The most intriguing essays in TransUrbanism, however, chronicle how visionaries utilize the intersection of random activities within the urban field to create interactive art. An interview with Rafael Lozano-Hemmer, an electronic performance artist, illustrates how two of his art installations attempt to create “coming together” – individually participating in an activity where other people’s actions have an effect on your own. It is chaos theory on a community scale. One of his earlier works, Vectorial Elevation, allowed users to manipulate light sculptures over the Internet, and see their creations in real time at Mexico City’s Zocalo Plaza.

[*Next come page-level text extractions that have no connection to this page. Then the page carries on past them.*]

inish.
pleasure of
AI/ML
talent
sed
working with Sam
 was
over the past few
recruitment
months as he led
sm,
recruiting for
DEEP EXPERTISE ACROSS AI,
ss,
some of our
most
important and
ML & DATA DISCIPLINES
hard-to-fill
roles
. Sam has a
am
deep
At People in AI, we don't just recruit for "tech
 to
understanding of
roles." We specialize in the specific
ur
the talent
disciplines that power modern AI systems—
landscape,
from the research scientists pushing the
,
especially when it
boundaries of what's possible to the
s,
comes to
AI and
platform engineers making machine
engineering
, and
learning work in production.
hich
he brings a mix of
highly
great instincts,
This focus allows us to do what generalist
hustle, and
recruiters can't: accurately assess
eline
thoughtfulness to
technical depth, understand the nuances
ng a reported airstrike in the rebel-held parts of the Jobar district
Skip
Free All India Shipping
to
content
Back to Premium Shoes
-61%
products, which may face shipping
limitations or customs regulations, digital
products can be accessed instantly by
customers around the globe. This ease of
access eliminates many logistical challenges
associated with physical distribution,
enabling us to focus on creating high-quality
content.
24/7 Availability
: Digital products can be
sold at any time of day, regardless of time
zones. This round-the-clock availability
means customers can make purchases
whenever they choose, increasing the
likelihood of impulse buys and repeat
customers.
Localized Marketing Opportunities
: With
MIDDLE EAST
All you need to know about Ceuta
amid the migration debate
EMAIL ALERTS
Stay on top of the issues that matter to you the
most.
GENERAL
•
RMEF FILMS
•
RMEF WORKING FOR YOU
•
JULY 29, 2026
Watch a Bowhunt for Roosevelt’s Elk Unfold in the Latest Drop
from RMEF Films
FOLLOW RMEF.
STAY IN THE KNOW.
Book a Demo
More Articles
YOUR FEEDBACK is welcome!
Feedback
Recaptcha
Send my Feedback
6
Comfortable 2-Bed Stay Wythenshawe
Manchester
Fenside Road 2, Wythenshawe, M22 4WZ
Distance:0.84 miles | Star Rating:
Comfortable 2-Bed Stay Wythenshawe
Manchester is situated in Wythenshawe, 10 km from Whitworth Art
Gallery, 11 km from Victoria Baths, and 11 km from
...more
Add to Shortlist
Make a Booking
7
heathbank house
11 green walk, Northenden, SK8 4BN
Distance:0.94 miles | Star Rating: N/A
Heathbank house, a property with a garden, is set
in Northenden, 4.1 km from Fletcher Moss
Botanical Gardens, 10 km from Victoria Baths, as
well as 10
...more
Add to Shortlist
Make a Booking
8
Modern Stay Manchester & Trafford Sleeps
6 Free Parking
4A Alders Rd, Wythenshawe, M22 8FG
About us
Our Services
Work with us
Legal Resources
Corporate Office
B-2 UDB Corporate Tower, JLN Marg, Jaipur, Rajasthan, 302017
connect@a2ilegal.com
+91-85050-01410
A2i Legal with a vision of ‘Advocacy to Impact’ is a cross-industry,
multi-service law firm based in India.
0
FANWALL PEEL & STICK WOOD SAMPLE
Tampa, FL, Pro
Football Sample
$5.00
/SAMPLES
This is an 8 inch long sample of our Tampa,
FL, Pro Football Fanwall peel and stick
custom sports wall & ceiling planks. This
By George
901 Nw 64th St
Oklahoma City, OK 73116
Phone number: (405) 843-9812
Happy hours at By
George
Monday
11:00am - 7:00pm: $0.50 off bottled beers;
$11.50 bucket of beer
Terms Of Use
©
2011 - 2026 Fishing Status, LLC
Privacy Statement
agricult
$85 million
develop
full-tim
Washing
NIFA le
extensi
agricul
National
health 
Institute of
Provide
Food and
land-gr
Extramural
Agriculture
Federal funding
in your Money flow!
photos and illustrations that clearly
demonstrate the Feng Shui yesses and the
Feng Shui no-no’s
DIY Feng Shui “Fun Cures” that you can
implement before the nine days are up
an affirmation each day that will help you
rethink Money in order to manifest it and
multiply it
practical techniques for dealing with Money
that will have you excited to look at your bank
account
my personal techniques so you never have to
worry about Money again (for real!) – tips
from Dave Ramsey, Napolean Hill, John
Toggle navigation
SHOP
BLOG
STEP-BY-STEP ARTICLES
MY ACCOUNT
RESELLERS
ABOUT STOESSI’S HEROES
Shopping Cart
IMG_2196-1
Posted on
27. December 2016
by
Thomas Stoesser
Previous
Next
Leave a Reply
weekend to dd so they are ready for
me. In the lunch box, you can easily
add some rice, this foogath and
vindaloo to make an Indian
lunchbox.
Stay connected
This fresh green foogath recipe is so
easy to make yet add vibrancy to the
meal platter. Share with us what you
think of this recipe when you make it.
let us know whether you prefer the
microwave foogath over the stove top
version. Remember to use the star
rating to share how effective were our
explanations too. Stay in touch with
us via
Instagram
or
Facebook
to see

This effort, though intriguing, seems more flashy than collaborative; the separation imposed by the Internet relegates it to the mere spectacle of distant spotlights. Body Movies, a more recent work, projected portraits on the walls surrounding the Schouwburgplein Square in Rotterdam that were only visible in the shadows of people in the square below. Through the intermingling of shadows, people had the opportunity to participate in a community event. Although the results of this interaction are limited, with only a certain number of both portraits and participants, the installation begins to develop the potential that Lozano-Hemmer envisions.
D Tower, an interactive sculpture located in Doetinchem, the Netherlands, attempts to go beyond mere interaction – it directly responds to emotions collected through Internet-based surveys. The tower changes color depending on what emotion was most prevalent during the day in each quadrant of the city. Therefore, people passing the tower can react not only to the form of the sculpture, but to the emotions it is displaying. Although the concept, and especially the survey itself, is interesting and even amusing, the truly intriguing fact is that none of these interactive installations can exist properly outside of the new global and technological urbanism and the potential it has for random interaction. These artistic pieces show that, while the city may no longer have an individual identity, it may be able to create community.
Art installations and urban criticism are strange bedfellows. Yet as a collection of ideas, the book holds together quite well. All of the essays attempt to explore the potentials that exist within the changing urban fabric and all of them present subtly unique visions. TransUrbanism has the potential to overwhelm or enthrall, but read at a reasonable pace, the essays present several fascinating views of the complex technological system that has replaced the city.